Che annata è quella del 2012?

Il Barolo Coppo si preoccupa di esprimere il massimo rispetto del vitigno nebbiolo, senza curarsi delle mode e senza assecondare le richieste più facili dei mercati.
Si selezionano le uve più sane e mature, raccolte a mano in cassette da 20 Kg. In cantina macerazione a contatto delle bucce con brevi e delicati rimontaggi poi affinamento di 30 mesi in botti grandi di rovere francese seguiti da altri 12 mesi in bottiglia.

Come nota The Wine Advocate (“Questo vino offre un’amabile purezza secondo uno stile classico”), si tratta di un Barolo che, lungi dal voler essere austero o difficile, si definisce tradizionale, equilibrato, elegante.

Equilibrio ed espressione del vitigno e della territorialità esprimono del resto il credo più profondo di Coppo. A partire dall’uso del legno, che non ammette concessioni facili. “E’ il nostro stile – si sente ripetere in cantina. Il legno è uno strumento, non vogliamo diventi un protagonista del vino”.

Barolo tradizionale dunque. Al naso profumi di violetta, ciliegia e liquirizia. In bocca le caratteristiche del vitigno nebbiolo e delle sue diverse annate.

Veniamo ora alla vendemmia 2012.

Se il 2011 si ricorda per un’annata molto potente, nel 2012 la vigna ebbe un inverno freddissimo (con temperature fino a -15 e -20), parzialmente compensato da un’estate calda.
Per questo, se il Barolo 2011 è stato subito pronto e strutturato, il Barolo 2012 ha un tannino più ruvido, destinato a dare eleganza e grandi soddisfazioni nel tempo.

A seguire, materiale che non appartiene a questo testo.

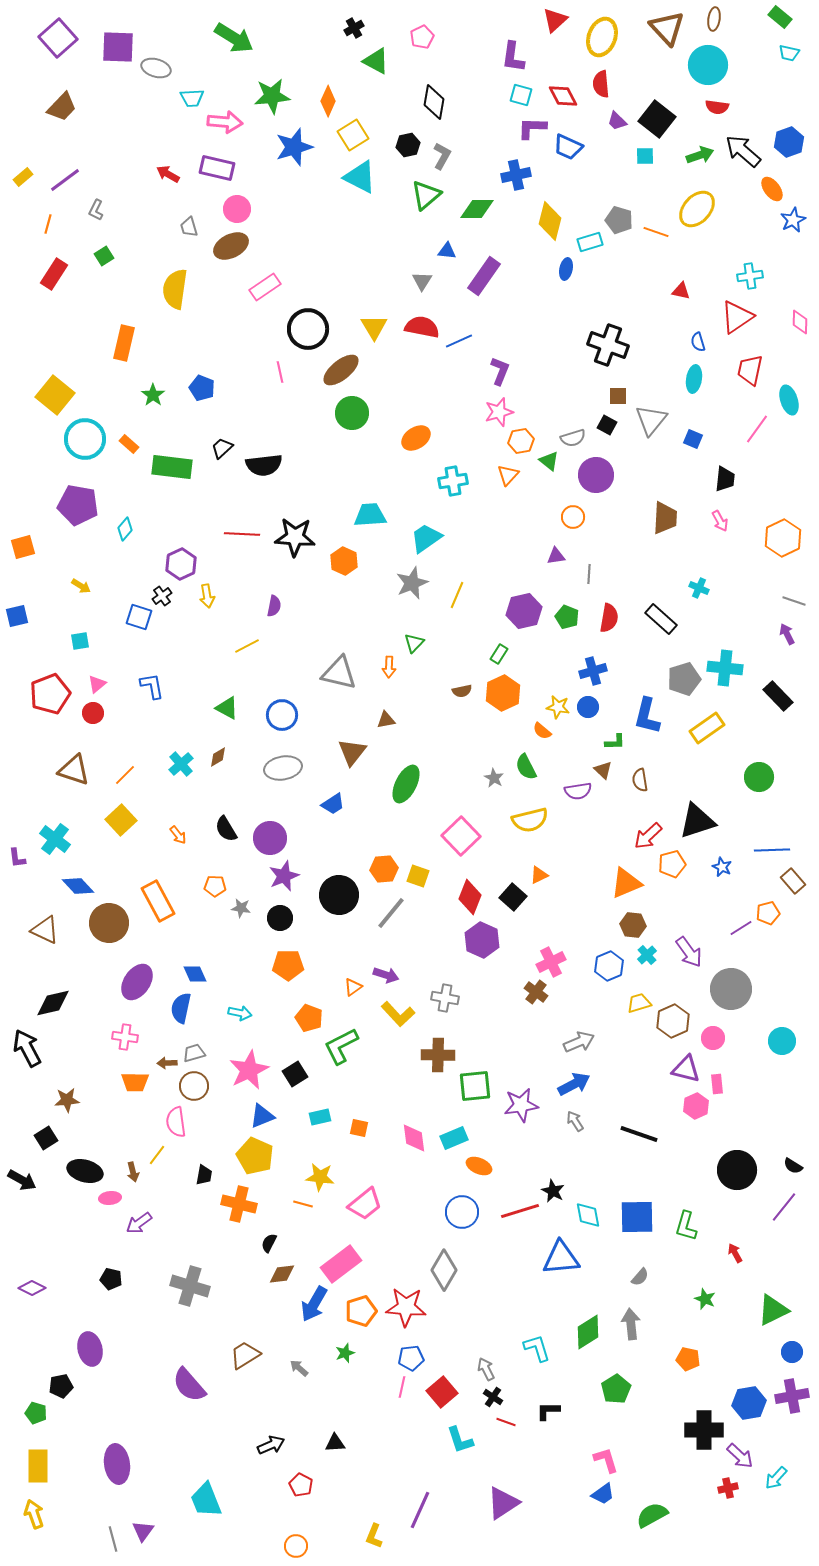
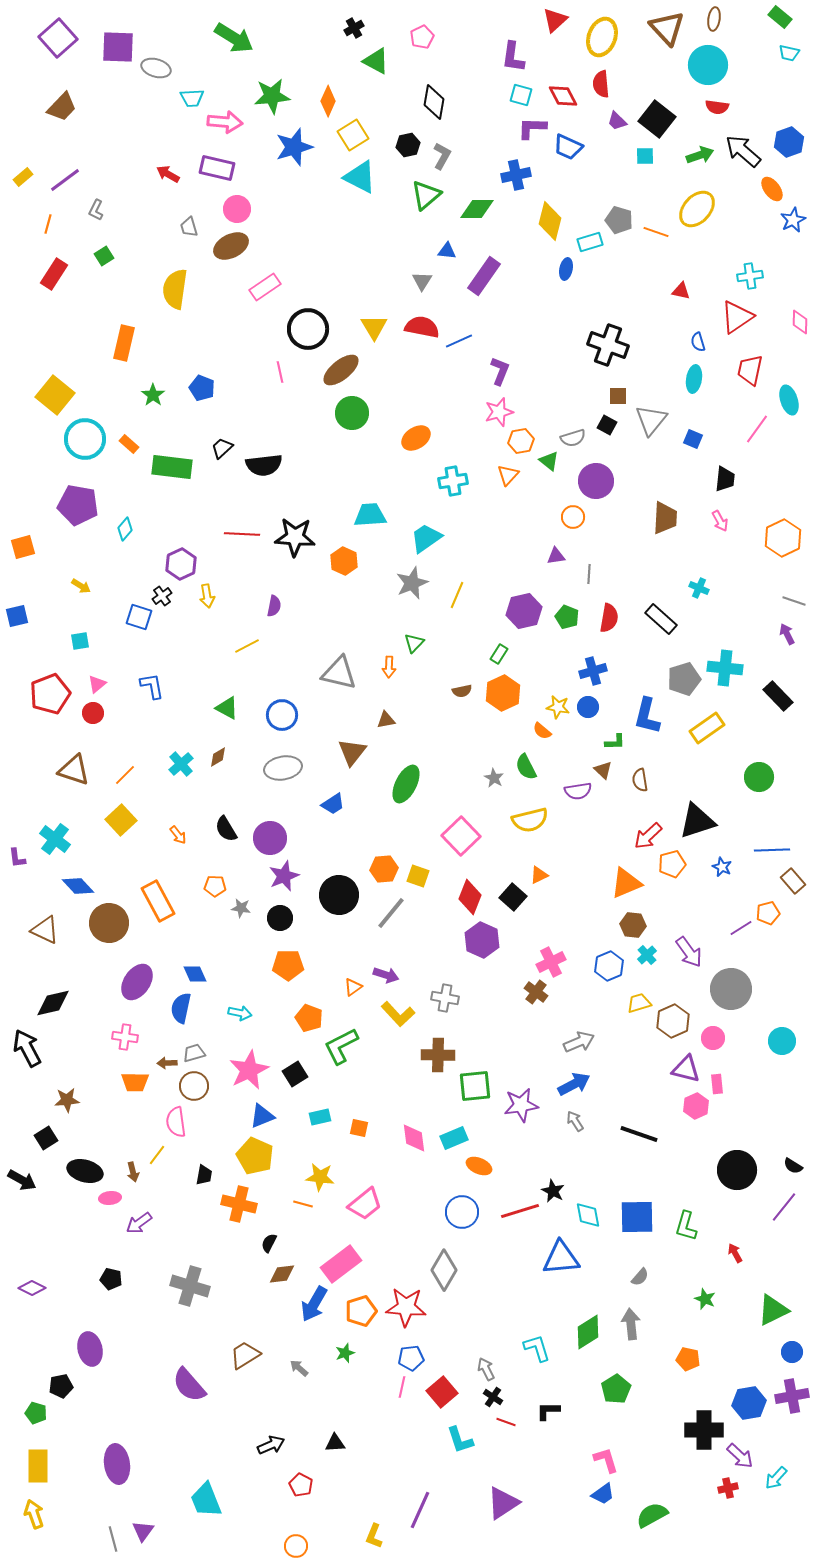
purple circle at (596, 475): moved 6 px down
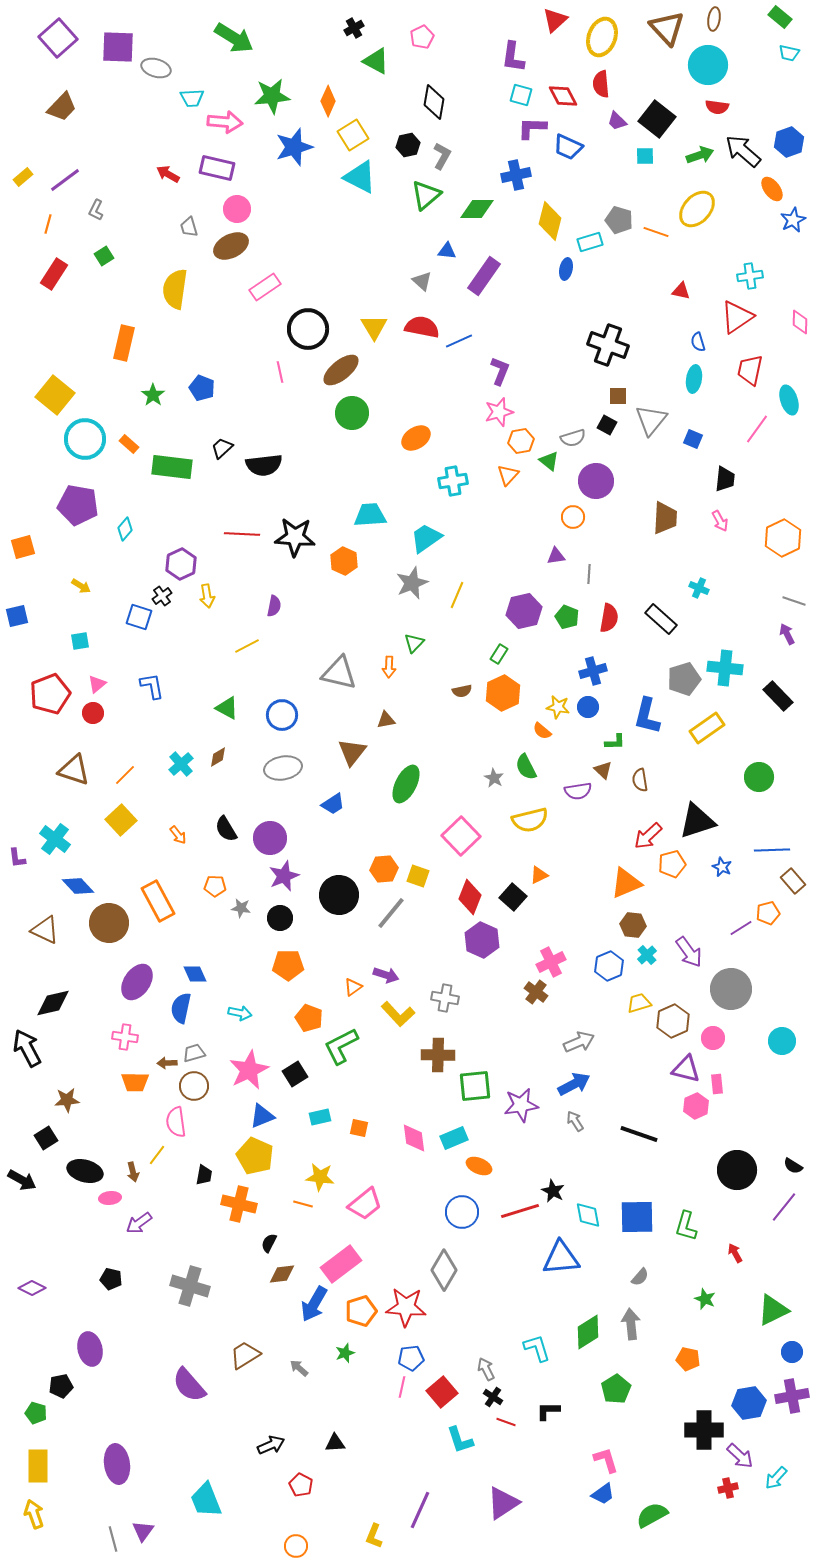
gray triangle at (422, 281): rotated 20 degrees counterclockwise
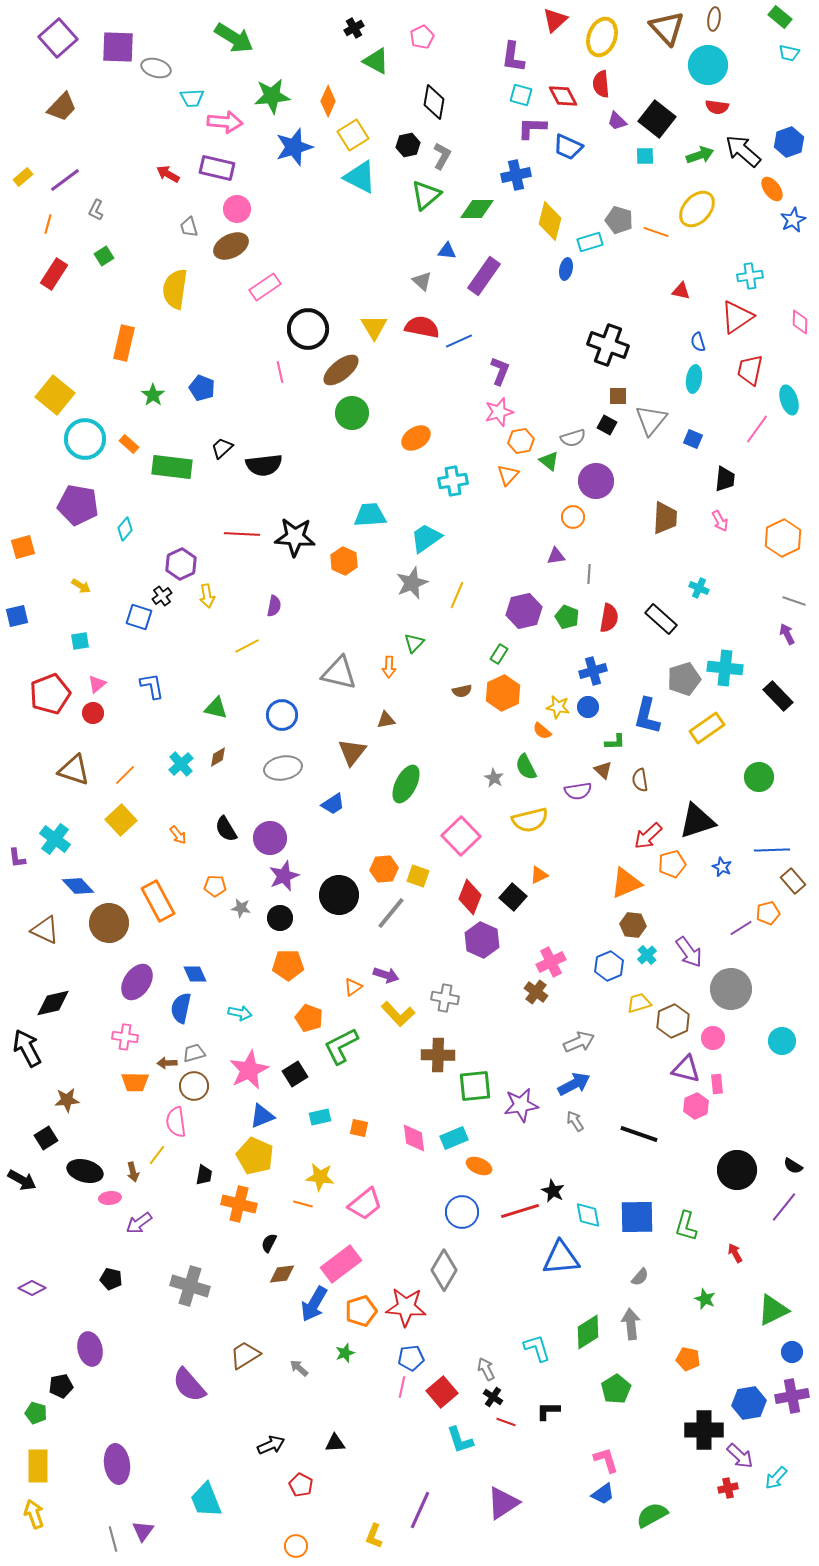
green triangle at (227, 708): moved 11 px left; rotated 15 degrees counterclockwise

Da ultimo: quando e come bere il Barolo Coppo 2012?

L’enologo consiglia di aspettare un anno e – come buona prassi con il Barolo – di tenersi una bottiglia da consumare a dieci anni dalla vendemmia.

Quanto all’occasione non servono grandi sforzi. Siamo in presenza di vini che per loro natura possono essere protagonisti in qualsiasi momento, anche da soli.
Se pensiamo a un pasto, considerando l’equilibrio del Barolo Coppo, possiamo non solo abbinarlo ai secondi e alle carni più gustose e cucinate (stinco di manzo o agnello al forno, brasato di vitello) ma anche a qualche primo importante, con un ragù più saporito.

Nelle ultime tre annate – 2009, 2010, e 2011 – James Suckling ha valutato il Barolo Coppo con 93 punti.